How different are we from the animals we cage, pet, and study? We like to believe our intelligence, our self-awareness, that sets us apart. But scroll through a newsfeed, fall into a marketing funnel, or witness how easily fear and desire are manipulated, and it becomes clear: our so-called higher mind is still yoked to something primal. Something ancient. The lizard brain is still in control.
Cristina Starr’s work dives headlong into this emotional undercurrent, the raw, instinctual terrain we share with other animals. Her paintings explore love and lust, violence and greed, alienation and yearning. These aren’t abstract concepts in her world; they’re living, breathing forces. Set against a backdrop of global catastrophe and constant connection, her work echoes the brutality of war and the helplessness of watching it unfold on a screen. One painting confronts the genocide in Gaza head-on, while others evoke the endless churn of global conflict, asking: are we truly moral beings, or as Thomas Hobbes once claimed, beings with no moral compass kept in check by the rule of law?

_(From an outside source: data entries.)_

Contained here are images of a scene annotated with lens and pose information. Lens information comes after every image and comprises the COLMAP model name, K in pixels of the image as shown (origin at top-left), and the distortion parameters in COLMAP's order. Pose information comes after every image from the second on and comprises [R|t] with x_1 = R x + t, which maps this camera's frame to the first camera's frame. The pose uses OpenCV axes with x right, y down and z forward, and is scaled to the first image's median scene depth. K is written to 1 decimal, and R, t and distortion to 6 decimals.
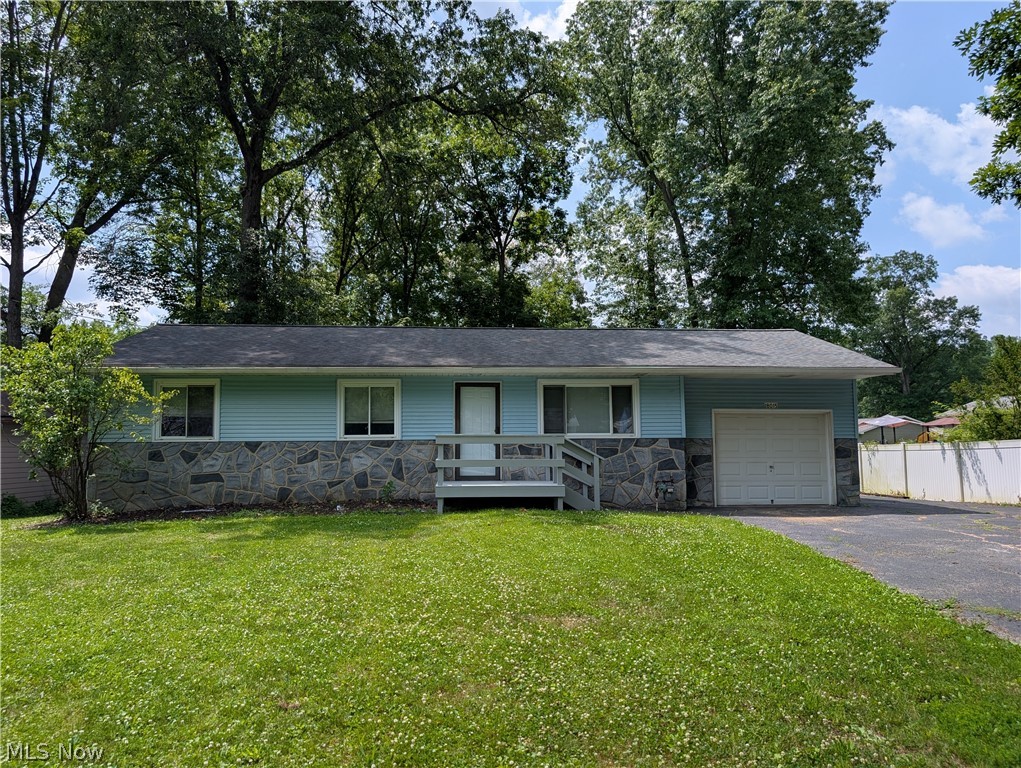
lens RADIAL K [[748.9, 0, 503.2], [0, 748.9, 382.8], [0, 0, 1]] dist [0.007975, 0.000191]
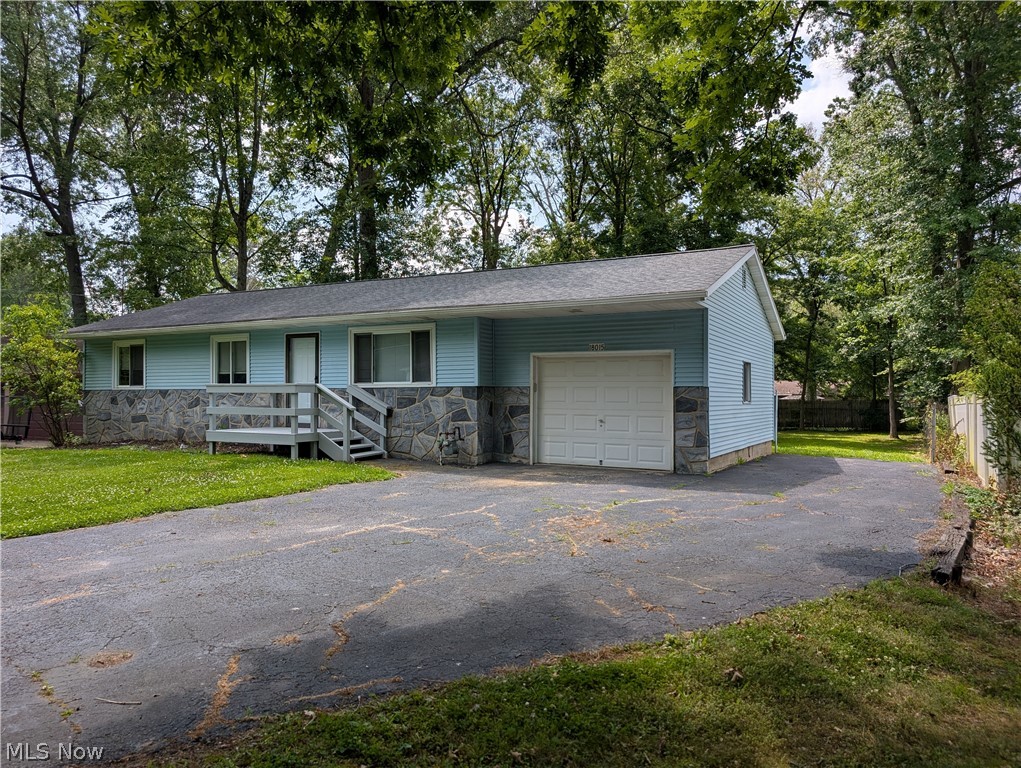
lens RADIAL K [[748.9, 0, 515.8], [0, 748.9, 386.6], [0, 0, 1]] dist [0.007975, 0.000191]
pose [[0.842907, 0.000276, -0.538060, 0.766919], [0.043595, 0.996677, 0.068806, 0.014127], [0.536291, -0.081454, 0.840094, 0.272869]]
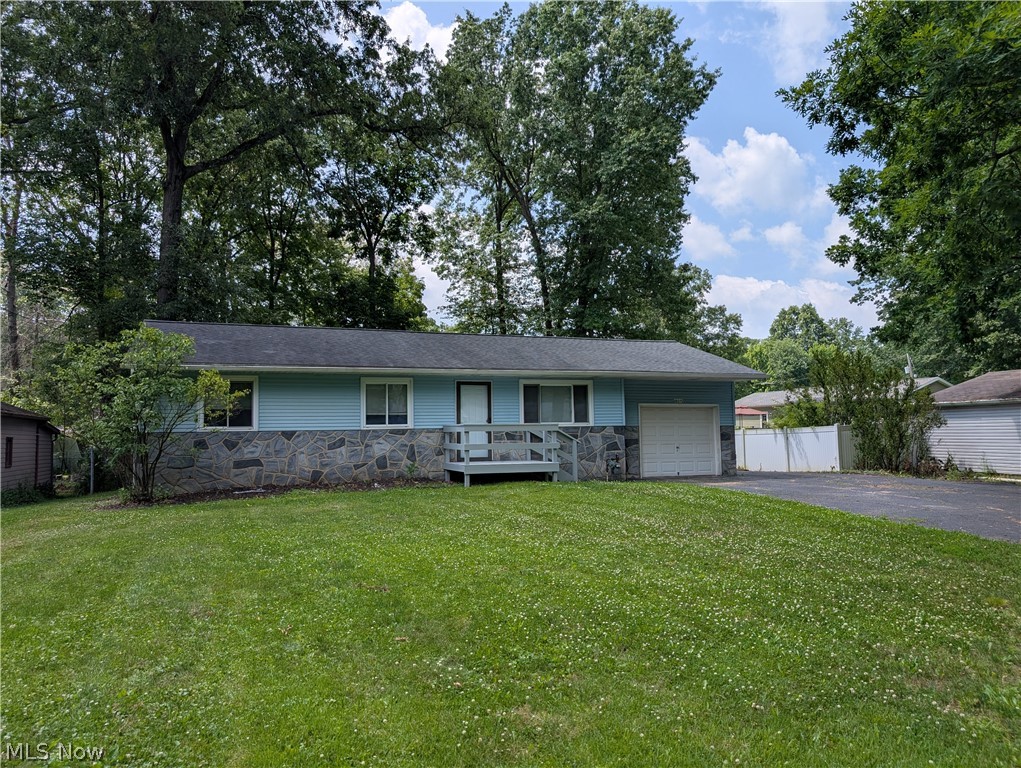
lens RADIAL K [[748.9, 0, 509.9], [0, 748.9, 380.7], [0, 0, 1]] dist [0.007975, 0.000191]
pose [[0.957625, 0.012358, 0.287753, -0.325481], [-0.015780, 0.999830, 0.009573, -0.014209], [-0.287586, -0.013708, 0.957657, -0.188160]]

Yet Cristina’s lens is not always so apocalyptic. Her gaze is also tender, curious, and attentive to the poetry of the everyday: pigeons in Central Park, a masked Dunkin’ Donuts server, the chaotic streets of India filled with people, vehicles, and activity.
Often, reality cracks open. In one surreal painting, a man on a Canary Wharf balcony is embraced from behind by a many-eyed creature – comforting or consuming, it’s hard to say.
The many eyes also feature in another work, where a woman escapes a bog filled with them. This reminded me of the sense that we’re constantly being surveilled by our phones and CCTV cameras – the author Shoshana Zuboff has stated that we live in an age of Surveillance Capitalism.
It also reminded me of Jeremy Bentham’s idea of the panopticon. In this prison, no prisoner knows whether they are being watched and therefore behaves as if they are constantly being watched. Thanks to technology, it often feels like a large chunk of the world is one giant panopticon, and that’s reflected in Cristina’s work.

Art history references are explicit in works like ‘The Night Visitor,’ in which a foreign entity visits a sleeping individual. It reminded me of William Blake’s ‘Incubus,’ where a demon sits atop a sleeping woman’s chest. Her anatomical drawings often feature people in poses resembling Leonardo’s Vitruvian Man. However, Cristina’s paintings are far gorier as a woman has her organs revealed and carries a skull in each hand, or a man lies prone after a raven carries away the genitals of a mutilated man to feed its chicks. This last painting, Raven’s Parting Gift, is on view until May 26 in the exhibition “Banana Show” at Art and Talking Centre in Chipping Norton.
Cristina Starr’s work doesn’t offer easy answers. Instead, it holds up a mirror—not to our ideal selves, but to the strange, tender, brutal creatures we still are. In her world, the line between human and animal is not a boundary, but a blur.